Related: How should I write multiple CSV files efficiently using dask.dataframe? (Older question that this question is based on)
Example
from dask.delayed import delayed
from dask import compute
from dask.distributed import Client, progress
import pandas as pd
import wget
import zipfile
import multiprocessing
def get_fn(dat):
### Download file and unzip based on input dat
url = f"http://www.urltodownloadfrom.com/{dat['var1']}/{dat['var2']}.csv"
wget.download(url)
indat = unzip()
### Process file
outdat = proc_dat(indat)
### Save file
outdat.to_csv('file_path')
### Trash collection with custom download fn
delete_downloads()
if __name__ == '__main__':
### Dask setup
NCORES = multiprocessing.cpu_count() - 1
client = Client(n_workers=NCORES, threads_per_worker=1)

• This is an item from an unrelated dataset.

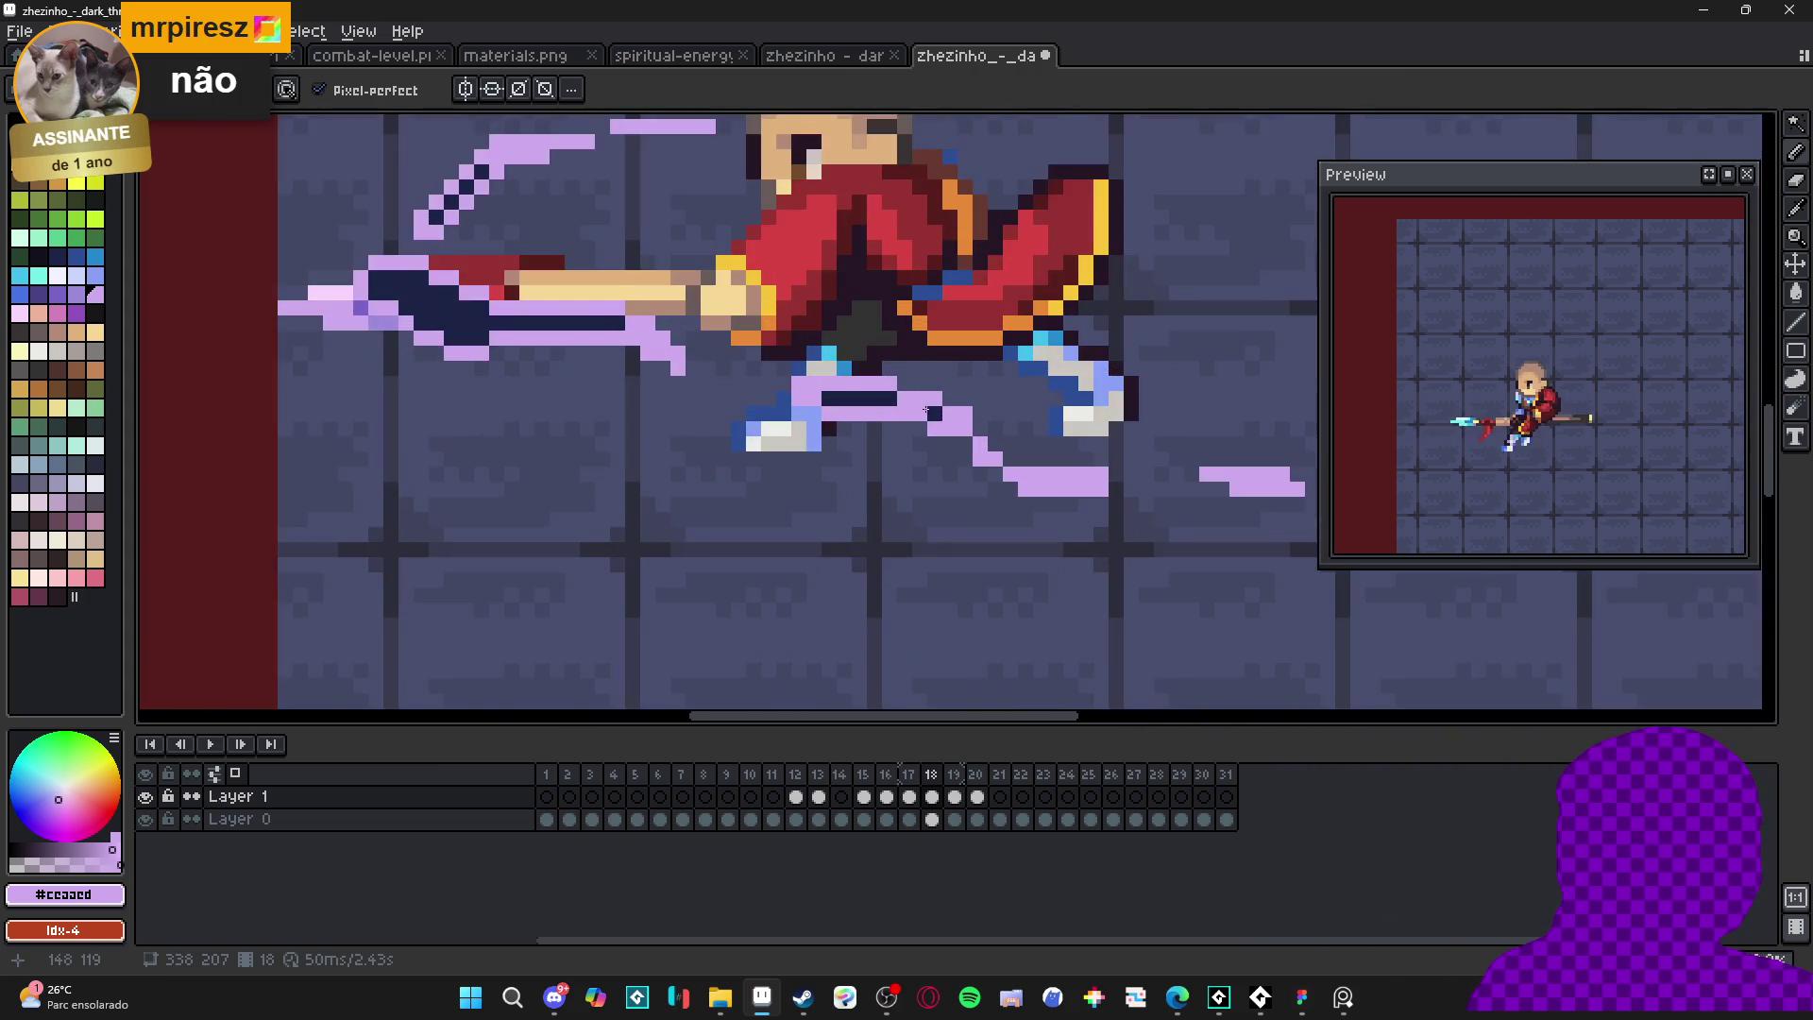
scroll(768, 470, "down", 1)
scroll(784, 418, "up", 3)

### Build df of needed dates and variables
beg_dat = "2020-01-01"
end_dat = "2020-01-31"
date_range = pd.date_range(beg_dat, end_dat)
var = ["var1", "var2"]
lst_ = [(x, y) for x in date_range for y in var]
date = [x[0] for x in lst_]
var = [x[1] for x in lst_]
indf = pd.DataFrame({'date': date, 'var': var}).reset_index()
### Group by each row to process
gb = indf.groupby('index')
gb_i = [gb.get_group(x) for x in gb.groups]
### Start dask using delayed
compute([delayed(get_fn)(thisRow) for thisRow in gb_i], scheduler='processes')
Dashboard
In this line:
compute([...], scheduler='processes')
you explicitly use a scheduler other than the distributed one you set up earlier in the script. If you do not specify scheduler=
here, you will use the correct client, as it has been set as the default. You will see things appear in the dashboard.
Note that you might still not see high CPU usage, since it seems likely that most of the time is waiting for downloads.